Below, the loop found on line ... in file ... is annotated as a user region:

#include "scorep/SCOREP_User.inc"
subroutine foo(...)
  ! Declarations
  SCOREP_USER_REGION_DEFINE( solve )
  ! Some code...
  SCOREP_USER_REGION_BEGIN( solve, "<solver>", \
                            SCOREP_USER_REGION_TYPE_LOOP )
  do i=1,100
    [...]
  end do
  SCOREP_USER_REGION_END( solve )
  ! Some more code...
end subroutine

This will appear as an additional region in the report.

BT-MZ has to be recompiled and relinked in order to complete instrumentation.

% make clean

% make bt-mz CLASS=W NPROCS=4

After applying advanced configurations described above, summary collection with Score-P can be started as usual:

% mpiexec -np 4 ./bt-mz_W.4

Advanced summary report examination

After execution is finished, one can use scorep-score tool to verify the effect of filtering:

% scorep-score scorep_bt-mz_W_4x4_sum_with_filter/profile.cubex
Estimated aggregate size of event trace (total_tbc):
                     20210360 bytes
Estimated requirements for largest trace buffer (max_tbc):
                     6290888 bytes
(hint: When tracing set SCOREP_TOTAL_MEMORY > max_tbc to avoid
intermediate flushes
or reduce requirements using file listing names of USR regions
to be filtered.)
flt type         max_tbc         time      % region
     ALL         6290888       241.77  100.0 ALL
     OMP         5853120       168.94   69.9 OMP
     COM          343344        35.57   14.7 COM
     MPI           93776        37.25   15.4 MPI
     USR             672         0.01    0.0 USR

The report above shows significant reduction in runtime (due to elimination of the overhead) not only in USR regions but also in MPI/OMP regions as well.

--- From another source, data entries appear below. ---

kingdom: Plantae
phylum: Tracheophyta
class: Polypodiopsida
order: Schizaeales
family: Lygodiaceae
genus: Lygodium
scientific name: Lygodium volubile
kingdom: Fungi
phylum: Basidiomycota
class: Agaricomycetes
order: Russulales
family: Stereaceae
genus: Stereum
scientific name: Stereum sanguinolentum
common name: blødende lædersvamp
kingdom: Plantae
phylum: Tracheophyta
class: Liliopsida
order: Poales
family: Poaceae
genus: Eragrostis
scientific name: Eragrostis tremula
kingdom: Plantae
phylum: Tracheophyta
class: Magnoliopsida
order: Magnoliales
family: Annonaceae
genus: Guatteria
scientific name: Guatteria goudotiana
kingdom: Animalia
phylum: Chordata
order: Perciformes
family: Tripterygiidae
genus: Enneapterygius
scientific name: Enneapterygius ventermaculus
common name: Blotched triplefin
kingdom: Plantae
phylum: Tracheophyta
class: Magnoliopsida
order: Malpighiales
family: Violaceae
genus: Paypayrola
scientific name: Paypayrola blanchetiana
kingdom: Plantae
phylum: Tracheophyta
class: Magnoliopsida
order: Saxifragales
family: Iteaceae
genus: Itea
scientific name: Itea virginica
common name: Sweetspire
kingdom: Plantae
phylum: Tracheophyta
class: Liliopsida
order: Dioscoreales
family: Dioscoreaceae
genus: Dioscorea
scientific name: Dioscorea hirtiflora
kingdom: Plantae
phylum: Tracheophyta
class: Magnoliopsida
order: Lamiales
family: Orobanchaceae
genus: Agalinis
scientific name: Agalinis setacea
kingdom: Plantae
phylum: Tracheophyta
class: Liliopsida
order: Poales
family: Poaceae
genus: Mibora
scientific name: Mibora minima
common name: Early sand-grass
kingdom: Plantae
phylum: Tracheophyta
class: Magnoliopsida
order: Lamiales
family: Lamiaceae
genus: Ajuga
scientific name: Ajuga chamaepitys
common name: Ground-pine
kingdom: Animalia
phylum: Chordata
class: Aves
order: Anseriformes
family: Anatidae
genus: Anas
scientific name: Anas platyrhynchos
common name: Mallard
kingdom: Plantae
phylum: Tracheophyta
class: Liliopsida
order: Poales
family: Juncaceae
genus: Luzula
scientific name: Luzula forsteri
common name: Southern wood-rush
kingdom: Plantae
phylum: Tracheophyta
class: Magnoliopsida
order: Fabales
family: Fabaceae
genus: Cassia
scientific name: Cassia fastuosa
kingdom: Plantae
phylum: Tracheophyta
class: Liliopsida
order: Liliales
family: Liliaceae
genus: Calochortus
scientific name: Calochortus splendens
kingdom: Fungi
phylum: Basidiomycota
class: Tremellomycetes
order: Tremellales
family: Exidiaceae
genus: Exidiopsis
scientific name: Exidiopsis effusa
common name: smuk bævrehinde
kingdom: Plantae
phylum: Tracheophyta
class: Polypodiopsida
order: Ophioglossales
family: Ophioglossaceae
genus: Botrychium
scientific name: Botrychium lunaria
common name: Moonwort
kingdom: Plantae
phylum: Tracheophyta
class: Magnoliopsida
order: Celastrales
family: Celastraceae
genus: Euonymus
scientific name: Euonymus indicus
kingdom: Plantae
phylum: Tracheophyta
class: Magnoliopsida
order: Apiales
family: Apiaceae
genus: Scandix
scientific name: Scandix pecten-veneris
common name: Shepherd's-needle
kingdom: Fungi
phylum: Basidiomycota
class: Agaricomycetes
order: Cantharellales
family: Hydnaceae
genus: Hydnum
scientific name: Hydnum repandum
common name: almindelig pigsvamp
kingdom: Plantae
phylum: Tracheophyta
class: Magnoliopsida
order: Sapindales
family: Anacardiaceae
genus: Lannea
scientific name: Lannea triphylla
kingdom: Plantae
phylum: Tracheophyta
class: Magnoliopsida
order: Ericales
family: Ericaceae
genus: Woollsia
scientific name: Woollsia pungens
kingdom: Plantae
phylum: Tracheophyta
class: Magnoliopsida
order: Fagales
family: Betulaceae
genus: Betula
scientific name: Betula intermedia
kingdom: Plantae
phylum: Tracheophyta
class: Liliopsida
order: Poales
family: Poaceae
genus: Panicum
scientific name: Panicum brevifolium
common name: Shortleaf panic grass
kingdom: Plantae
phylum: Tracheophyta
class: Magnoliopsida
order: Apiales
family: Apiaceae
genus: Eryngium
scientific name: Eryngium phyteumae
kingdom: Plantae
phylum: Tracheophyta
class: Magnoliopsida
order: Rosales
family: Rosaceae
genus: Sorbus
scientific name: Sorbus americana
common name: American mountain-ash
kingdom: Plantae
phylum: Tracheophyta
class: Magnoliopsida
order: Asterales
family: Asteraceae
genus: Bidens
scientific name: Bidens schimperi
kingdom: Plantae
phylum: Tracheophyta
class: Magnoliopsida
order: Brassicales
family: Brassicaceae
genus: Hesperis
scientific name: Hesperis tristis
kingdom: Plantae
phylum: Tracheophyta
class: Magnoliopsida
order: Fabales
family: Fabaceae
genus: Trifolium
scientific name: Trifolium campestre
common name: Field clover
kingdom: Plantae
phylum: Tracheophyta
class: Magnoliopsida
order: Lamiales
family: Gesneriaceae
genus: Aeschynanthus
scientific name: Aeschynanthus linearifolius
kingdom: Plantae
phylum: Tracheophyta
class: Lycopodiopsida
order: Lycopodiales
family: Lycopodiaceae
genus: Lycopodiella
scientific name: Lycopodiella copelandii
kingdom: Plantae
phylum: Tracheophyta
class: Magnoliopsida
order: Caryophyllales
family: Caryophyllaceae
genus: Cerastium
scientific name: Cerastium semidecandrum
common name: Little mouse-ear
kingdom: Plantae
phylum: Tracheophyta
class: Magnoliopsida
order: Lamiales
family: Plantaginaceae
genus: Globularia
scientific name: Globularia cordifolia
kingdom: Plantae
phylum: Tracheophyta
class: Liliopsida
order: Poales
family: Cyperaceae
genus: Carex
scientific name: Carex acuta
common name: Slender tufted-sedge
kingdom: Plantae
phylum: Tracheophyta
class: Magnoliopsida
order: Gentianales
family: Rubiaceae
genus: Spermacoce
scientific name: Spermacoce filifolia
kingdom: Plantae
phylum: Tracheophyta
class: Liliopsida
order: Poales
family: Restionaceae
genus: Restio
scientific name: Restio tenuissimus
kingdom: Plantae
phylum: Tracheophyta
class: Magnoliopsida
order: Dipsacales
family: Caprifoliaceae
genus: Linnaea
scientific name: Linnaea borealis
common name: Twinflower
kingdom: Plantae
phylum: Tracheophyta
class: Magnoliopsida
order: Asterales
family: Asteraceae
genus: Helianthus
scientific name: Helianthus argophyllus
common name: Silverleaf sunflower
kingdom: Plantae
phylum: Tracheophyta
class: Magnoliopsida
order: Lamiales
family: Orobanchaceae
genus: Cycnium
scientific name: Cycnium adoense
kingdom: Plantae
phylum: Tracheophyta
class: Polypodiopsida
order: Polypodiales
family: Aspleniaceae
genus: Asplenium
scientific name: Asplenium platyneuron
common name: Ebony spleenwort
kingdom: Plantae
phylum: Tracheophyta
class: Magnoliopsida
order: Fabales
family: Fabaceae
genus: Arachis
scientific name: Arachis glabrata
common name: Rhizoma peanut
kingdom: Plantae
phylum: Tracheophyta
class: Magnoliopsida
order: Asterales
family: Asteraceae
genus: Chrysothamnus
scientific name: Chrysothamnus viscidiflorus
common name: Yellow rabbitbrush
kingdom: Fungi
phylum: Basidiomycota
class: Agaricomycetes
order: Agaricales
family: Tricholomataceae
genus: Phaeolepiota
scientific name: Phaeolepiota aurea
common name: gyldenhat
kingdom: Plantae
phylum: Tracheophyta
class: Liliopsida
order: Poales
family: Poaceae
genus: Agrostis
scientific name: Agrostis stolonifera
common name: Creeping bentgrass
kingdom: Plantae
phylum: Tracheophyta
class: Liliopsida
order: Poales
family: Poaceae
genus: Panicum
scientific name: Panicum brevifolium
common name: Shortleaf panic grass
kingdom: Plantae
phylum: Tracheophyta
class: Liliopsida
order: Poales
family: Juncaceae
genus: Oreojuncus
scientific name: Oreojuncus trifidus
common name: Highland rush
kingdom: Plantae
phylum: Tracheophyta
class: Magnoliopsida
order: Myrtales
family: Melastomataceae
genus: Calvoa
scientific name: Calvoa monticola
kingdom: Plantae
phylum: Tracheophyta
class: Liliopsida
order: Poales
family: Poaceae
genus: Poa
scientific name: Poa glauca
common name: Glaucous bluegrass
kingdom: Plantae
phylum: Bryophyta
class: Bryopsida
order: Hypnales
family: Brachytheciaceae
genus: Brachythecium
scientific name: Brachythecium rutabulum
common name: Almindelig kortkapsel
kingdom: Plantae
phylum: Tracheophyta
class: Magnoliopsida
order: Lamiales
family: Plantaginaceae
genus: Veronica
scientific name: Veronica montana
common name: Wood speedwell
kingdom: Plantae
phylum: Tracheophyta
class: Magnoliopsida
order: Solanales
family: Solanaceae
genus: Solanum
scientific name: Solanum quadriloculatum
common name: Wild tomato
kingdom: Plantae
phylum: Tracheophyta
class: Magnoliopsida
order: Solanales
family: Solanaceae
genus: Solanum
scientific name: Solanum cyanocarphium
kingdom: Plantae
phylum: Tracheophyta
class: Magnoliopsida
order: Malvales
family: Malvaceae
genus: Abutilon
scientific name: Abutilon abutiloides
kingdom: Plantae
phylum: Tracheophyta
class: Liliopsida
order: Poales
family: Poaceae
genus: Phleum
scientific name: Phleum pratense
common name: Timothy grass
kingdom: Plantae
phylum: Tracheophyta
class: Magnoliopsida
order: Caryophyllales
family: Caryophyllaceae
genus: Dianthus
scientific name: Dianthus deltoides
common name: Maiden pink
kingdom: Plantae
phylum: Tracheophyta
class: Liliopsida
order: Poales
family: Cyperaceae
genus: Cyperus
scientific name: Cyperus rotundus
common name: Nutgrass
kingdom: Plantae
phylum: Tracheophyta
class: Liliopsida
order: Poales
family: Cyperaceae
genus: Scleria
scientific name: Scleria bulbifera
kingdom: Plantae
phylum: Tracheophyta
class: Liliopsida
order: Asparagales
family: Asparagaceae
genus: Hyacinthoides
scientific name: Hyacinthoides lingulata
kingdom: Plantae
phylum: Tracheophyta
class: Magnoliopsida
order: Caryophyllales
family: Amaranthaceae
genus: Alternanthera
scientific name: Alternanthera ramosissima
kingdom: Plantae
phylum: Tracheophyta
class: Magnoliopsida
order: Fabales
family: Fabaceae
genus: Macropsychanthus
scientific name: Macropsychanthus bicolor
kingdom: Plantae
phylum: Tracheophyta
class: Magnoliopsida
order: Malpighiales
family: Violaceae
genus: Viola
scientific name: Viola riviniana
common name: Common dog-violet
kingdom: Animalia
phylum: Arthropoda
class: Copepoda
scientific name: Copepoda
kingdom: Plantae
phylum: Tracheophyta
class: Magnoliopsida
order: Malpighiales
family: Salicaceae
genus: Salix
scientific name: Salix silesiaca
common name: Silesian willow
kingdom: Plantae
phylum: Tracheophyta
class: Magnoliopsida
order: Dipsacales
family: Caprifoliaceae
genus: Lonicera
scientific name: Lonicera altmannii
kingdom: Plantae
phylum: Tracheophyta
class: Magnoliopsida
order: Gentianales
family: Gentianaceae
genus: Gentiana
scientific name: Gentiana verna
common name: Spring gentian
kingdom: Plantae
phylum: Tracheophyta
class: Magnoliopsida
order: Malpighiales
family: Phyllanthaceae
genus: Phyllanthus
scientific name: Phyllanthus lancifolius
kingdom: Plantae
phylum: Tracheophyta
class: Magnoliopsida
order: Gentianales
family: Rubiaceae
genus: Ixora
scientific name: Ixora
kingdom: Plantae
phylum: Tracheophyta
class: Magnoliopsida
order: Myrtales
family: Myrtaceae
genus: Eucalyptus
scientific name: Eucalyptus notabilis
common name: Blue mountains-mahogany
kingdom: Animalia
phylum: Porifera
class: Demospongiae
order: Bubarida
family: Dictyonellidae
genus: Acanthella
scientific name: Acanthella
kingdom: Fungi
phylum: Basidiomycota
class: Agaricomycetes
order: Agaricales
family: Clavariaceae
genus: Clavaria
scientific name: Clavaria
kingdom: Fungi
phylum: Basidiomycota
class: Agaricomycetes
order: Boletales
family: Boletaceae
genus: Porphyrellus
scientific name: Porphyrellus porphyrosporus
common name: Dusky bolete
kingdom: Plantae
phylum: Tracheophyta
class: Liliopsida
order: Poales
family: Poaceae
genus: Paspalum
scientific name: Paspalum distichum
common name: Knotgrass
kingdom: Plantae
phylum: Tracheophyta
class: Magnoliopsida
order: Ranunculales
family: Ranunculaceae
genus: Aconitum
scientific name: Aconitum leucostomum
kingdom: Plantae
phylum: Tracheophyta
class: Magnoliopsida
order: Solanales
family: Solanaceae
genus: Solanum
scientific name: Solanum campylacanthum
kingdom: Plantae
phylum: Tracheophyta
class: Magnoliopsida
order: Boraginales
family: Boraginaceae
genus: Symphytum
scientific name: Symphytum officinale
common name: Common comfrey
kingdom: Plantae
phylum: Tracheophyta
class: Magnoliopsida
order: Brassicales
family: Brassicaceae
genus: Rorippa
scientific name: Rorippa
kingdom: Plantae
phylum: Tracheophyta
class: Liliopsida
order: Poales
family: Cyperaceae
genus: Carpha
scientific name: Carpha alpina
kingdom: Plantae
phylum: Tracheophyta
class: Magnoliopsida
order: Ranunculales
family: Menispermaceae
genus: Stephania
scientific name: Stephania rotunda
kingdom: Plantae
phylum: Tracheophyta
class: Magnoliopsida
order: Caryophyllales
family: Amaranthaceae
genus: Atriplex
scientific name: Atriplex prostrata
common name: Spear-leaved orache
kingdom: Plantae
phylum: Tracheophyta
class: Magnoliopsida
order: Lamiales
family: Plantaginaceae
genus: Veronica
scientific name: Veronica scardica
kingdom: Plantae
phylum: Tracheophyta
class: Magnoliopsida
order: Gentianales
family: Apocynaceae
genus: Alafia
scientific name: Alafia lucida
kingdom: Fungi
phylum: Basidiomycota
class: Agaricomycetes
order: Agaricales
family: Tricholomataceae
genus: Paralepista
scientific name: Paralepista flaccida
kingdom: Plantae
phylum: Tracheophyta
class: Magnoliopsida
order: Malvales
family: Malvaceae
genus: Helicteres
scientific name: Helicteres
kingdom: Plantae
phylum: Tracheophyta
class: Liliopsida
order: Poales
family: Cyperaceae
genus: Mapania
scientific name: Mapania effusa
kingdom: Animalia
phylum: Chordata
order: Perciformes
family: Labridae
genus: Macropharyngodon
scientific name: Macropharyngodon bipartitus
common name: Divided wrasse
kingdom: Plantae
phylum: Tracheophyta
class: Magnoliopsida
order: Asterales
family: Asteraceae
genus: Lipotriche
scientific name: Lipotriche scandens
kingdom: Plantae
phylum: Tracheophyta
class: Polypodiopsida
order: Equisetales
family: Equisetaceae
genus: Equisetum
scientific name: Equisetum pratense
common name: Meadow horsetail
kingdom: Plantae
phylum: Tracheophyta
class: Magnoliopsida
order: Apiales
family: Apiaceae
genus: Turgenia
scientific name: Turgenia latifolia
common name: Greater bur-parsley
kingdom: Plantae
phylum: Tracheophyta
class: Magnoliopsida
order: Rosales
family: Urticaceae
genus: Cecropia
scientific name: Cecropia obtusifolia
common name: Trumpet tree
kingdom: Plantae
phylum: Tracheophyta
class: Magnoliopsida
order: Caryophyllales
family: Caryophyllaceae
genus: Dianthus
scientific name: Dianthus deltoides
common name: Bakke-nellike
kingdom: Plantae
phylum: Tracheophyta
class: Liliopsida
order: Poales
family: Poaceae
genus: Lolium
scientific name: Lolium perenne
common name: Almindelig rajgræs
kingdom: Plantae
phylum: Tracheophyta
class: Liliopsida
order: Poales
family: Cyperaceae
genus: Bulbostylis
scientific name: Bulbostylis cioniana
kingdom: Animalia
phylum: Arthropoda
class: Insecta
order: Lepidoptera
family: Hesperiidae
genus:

Now, the extended summary report can be interactively explored using CUBE:

% cube scorep_bt-mz_W_4x4_sum_with_filter/profile.cubex

or ParaProf:

% paraprof scorep_bt-mz_W_4x4_sum_with_filter/profile.cubex

Event trace collection and examination

After exploring extended summary report, additional insight into performance of BT-MZ can be gained by performing trace collection. In order to do so, Score-P has to be configured to perform tracing by setting corresponding variable to true and disabling profile generation:

% export SCOREP_ENABLE_TRACING=true

% export SCOREP_ENABLE_PROFILING=false

Additionally it is recommended to set a meaningful experiment directory name:

% export SCOREP_EXPERIMENT_DIRECTORY=scorep_bt-mz_W_4x4_trace

After BT-MZ execution is finished, a separate trace file per thread is written into the new experiment directory. In order to explore it, Vampir tool can be used:

% vampir scorep_bt-mz_W_4x4_trace/traces.otf2

Please consider that traces can become extremely large and unwieldy, because the size of the trace is proportional to number of processes/threads (width), duration (length) and detail (depth) of measurement. When the trace is too large to hold in the memory allocated by Score-P, flushes can happen. Unfortunately the resulting traces are of little value, since uncoordinated flushes result in cascades of distortion.

Traces should be written to a parallel file system, e.g., to /work or /scratch which are typically provided for this purpose.